Plåtparken’s concept was like a youth center but for adults. There were ping-pong tables, darts, arcade games, and boules courts. Boules is the coolest sport in the world. I say sport now. Game according to many, sport according to some, play according to others. As a former national team player, coach, Swedish champion, and with over 30 years of experience in sports/games, it was a no-brainer, yes clearly a no-brainer to combine our restaurant concept with a fun, social, and inclusive activity.
Our entire restaurant concept is based on sustainability. We believe that the restaurant industry and people can and want to be sustainable, for real. Here, we create creative, nutritious, and delicious dishes where every bite should be an effort for the earth!
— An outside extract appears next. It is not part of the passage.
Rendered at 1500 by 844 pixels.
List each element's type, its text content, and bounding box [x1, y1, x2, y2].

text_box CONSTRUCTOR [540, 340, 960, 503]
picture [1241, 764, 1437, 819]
Our vision is a zero-waste and climate-positive restaurant industry, starting with our mission to become Sweden’s most sustainable and first zero-waste restaurant. All three of us are ridiculously amused by puns like only a dad can be. Cheesy, as my sister would say. Fun, we think. When I came up with the slogan: “It’s sustainaboule!” I giggled to myself for several minutes. It resulted in a name change. If all goes as planned now, knock on recycled wood, our baby and lifestyle business will open its doors to the public in about three weeks. May it be the catalyst that the world (oh no, no grandiosity here) needs to transition to a sustainable food industry and restaurant industry. As desperately needed. May this be the beginning of an adventure. Of long friendship, a journey filled with failure, mistakes, learning, joy, and curiosity. I feel incredibly grateful to be on this journey with Ringo and Sammy. I hope that you, who have made it all the way to this paragraph, want to grow with us! See you at Sustainaboule in Kista or on our social media. Tooodalooo.